El Reino de los Cielos es semejante a un tesoro escondido en un campo que, al encontrarlo un hombre, vuelve a esconderlo y, por la alegría que le da, va, vende todo lo que tiene y compra el campo aquel.
El Reino de los Cielos es semejante a un tesoro escondido en un campo que, al encontrarlo un hombre, vuelve a esconderlo y, por la alegría que le da, va, vende todo lo que tiene y compra el campo aquel.
¿Por dónde empezar esta reflexión? El Señor no puede ser más claro respecto al Reino de los Cielos. Se trata de un tesoro por el cual debíamos estar dispuestos a dejarlo todo. No hay nada en este mundo que merezca tanto la pena como el Reino de los Cielos.

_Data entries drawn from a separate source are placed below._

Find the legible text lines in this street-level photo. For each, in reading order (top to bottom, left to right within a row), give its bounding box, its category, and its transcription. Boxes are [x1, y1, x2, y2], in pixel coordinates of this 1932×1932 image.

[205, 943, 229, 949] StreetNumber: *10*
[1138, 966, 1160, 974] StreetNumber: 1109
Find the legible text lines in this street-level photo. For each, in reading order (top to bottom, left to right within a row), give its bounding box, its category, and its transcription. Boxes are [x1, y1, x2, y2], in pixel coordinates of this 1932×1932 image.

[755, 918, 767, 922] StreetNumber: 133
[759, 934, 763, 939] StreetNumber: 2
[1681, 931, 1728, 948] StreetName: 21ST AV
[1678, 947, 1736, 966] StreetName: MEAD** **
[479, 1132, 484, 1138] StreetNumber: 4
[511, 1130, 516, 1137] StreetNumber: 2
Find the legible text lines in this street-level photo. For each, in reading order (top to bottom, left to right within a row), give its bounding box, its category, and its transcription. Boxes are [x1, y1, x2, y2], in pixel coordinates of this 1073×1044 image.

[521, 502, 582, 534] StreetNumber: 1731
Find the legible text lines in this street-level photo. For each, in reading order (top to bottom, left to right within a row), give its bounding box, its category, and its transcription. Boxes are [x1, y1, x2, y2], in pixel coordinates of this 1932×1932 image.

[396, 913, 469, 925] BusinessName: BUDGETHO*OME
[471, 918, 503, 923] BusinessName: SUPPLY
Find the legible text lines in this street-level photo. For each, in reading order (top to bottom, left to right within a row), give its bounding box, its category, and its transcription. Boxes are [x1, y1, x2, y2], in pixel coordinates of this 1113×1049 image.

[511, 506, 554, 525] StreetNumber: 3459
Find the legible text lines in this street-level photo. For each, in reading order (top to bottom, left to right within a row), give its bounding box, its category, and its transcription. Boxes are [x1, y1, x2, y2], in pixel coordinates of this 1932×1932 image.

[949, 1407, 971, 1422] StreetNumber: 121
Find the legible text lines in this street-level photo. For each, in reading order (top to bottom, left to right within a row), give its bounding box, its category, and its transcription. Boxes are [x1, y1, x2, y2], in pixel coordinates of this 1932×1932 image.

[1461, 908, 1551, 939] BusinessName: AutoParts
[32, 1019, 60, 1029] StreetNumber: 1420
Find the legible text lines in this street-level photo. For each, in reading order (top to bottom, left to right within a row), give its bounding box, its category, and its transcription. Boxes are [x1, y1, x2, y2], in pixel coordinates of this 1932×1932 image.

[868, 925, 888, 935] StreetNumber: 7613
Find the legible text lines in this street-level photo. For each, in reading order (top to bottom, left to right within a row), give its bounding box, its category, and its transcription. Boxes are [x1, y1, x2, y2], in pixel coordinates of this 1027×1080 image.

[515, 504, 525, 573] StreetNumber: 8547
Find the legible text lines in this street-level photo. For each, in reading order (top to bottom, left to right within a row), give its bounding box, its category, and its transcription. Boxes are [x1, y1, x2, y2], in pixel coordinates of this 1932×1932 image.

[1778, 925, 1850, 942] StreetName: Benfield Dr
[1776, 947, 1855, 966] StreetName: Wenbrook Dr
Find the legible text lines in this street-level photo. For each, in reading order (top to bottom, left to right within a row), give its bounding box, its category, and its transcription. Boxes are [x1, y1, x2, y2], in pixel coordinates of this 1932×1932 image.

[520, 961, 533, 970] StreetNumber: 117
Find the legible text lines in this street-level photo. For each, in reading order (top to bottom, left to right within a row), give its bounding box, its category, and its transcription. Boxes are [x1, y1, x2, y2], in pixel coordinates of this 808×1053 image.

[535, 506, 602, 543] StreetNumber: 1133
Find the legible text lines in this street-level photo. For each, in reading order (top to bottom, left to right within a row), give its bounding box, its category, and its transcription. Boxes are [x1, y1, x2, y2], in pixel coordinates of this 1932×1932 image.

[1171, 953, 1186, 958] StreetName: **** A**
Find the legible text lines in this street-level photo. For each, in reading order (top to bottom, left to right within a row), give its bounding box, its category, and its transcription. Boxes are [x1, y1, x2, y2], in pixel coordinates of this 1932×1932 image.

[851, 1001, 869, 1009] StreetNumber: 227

De eso quiere convencernos y de eso debíamos estar convencidos como seguidores de Cristo. Y efectivamente muchos lo estamos, sin embargo nos cuesta ser consecuentes en el tiempo. Es decir que no lo manifestamos en nuestro día a día, cada segundo de nuestras vidas.
Tal vez eso sea lo más difícil: ser consecuentes. Se nos ocurre en este momento que es como estar asidos a una cuerda sobre un precipicio. ¡No podemos soltarnos porque caeríamos y moriríamos! ¡Nosotros lo sabemos! Además, es evidente ante nuestros ojos.
Todo lo que tenemos que hacer es subir, sin desprendernos de la soga, lo que es posible, aun cuando a veces represente cierta dificultad. Debemos resistir. Es nuestro peso el que debemos cargar y estamos preparados para ello. Peo hay momentos en que la fatiga nos invade.
Entonces, en vez de subir, estamos tentados a dejarnos caer. Más aun, a saltar sobre unas burbujas de aire multicolores que suben ante nuestros ojos, que nos invitan a llevarnos cómodamente instalados a otro lugar.